If the last two columns of Flexible are analyzed, it is clear that there is no good overlapping when rigid molecules are used. As seen in the \(Rk_R\) column, most of the top molecules in Flexible are below the position 1000th in the Rigid list.

Table 2. Top-10 most similar compounds in electrostatic to the target DB00876.
Fig. 8.
figure 8

Maximum similarity solution for Target DB00876 working with rigid molecules. Figures (a) and (b) represent the target and query compounds and their electrostatic fields. Figure (c) represents the optimal overlapping between the two compounds where \(Tc_E\) is maximum.

Fig. 9.
figure 9

Maximum similarity solution for Target DB00876 working with flexible molecules. Figures (a) and (b) represent the more similar conformations of target and query compounds and their electrostatic fields. Figure (c) represents the optimal overlapping between the two compounds where \(Tc_E\) is maximum.

Table 2 shows results along the same line as Table 1. In this study case, the top solution improves from 0.532 to 0.861 finding different compound as well. Figures 8 and 9 show graphically the most similar compounds for both methods.

The improvement obtained in the previous results is due to the solutions, including flexibility. However, as we previously stated, this increases the computational time considerably. However, the time has been ostensibly reduced thanks to the Flexible methodology employed in this work. The average time for an optimization process is 29 s for these target molecules in the current hardware. If we focus on the target DB00381 with a database of 38, 833 conformations from the initial 175 molecules, each molecule generated on average 221 conformations, although the maximum could be 500 for each one). If this value is extrapolated to the whole database, \((1751*221=) 386,971\) conformations could be generated. So, the time saved with the filter applied by discarding unpromising compounds is 116 days per target, and whether 500 conformations are generated, 264 computation days would be saved.
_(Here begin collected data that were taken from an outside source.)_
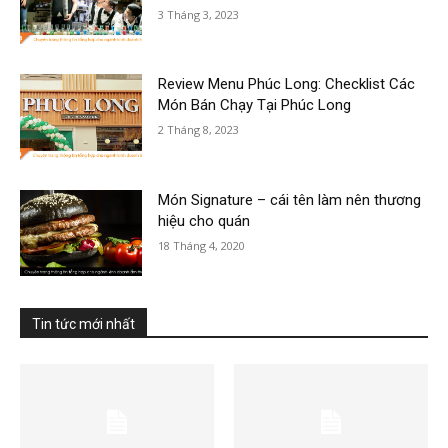
3 Tháng 3, 2023
Review Menu Phúc Long: Checklist Các
Món Bán Chạy Tại Phúc Long
2 Tháng 8, 2023
Món Signature – cái tên làm nên thương
hiệu cho quán
18 Tháng 4, 2020
Tin tức mới nhất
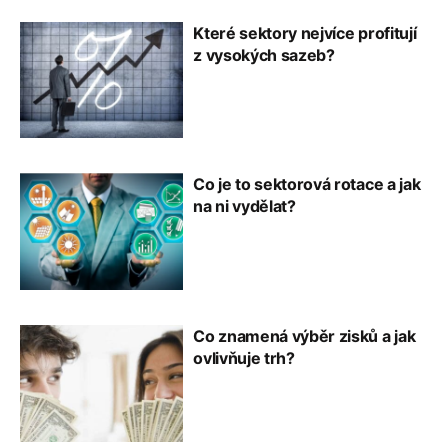
Které sektory nejvíce profitují
z vysokých sazeb?
Co je to sektorová rotace a jak
na ni vydělat?
Co znamená výběr zisků a jak
ovlivňuje trh?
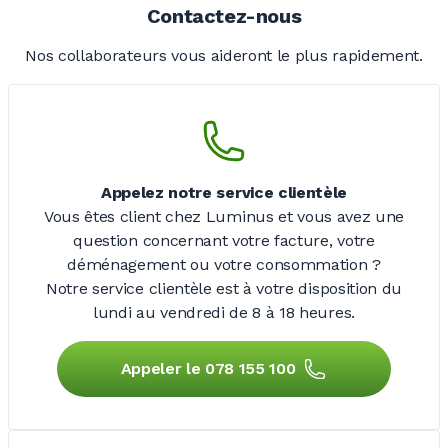
Contactez-nous
Nos collaborateurs vous aideront le plus rapidement.
Appelez notre service clientèle
Vous êtes client chez Luminus et vous avez une
question concernant votre facture, votre
déménagement ou votre consommation ?
Notre service clientèle est à votre disposition du
lundi au vendredi de
8 à 18 heures.
Appeler le 078 155 100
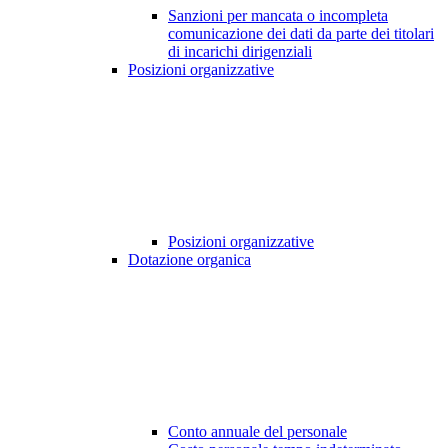
Sanzioni per mancata o incompleta
comunicazione dei dati da parte dei titolari
di incarichi dirigenziali
Posizioni organizzative
Posizioni organizzative
Dotazione organica
Conto annuale del personale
5 Conclusions and Future Work

In this work, we have improved the software OptiPharm by considering molecule flexibility. Apart from that, the new version includes several mechanisms to reduce the computational effort. In particular, we have reduced the number of optimization parameters and the range of freedom in some of them. Consequently, the search space decreases, and the number of function evaluations needed to find the optimal similarity drops. Besides, we have analyzed and applied descriptors to filter the initial database. We have used statistical metrics such as variance, correlation, or Euclidean distance.

The results have shown that the new OptiPharm can obtain solutions with higher scoring values than the original one, meaning that new query compounds with a high similarity value can be identified. These compounds are not detected when working with rigid molecules. In addition, the descriptor filter allows to drastically reduce the run time, saving for the study at hand up to 264 days.

Future work proposes implementing a conformation generation algorithm as an internal procedure of OptiPharm and including new scoring functions.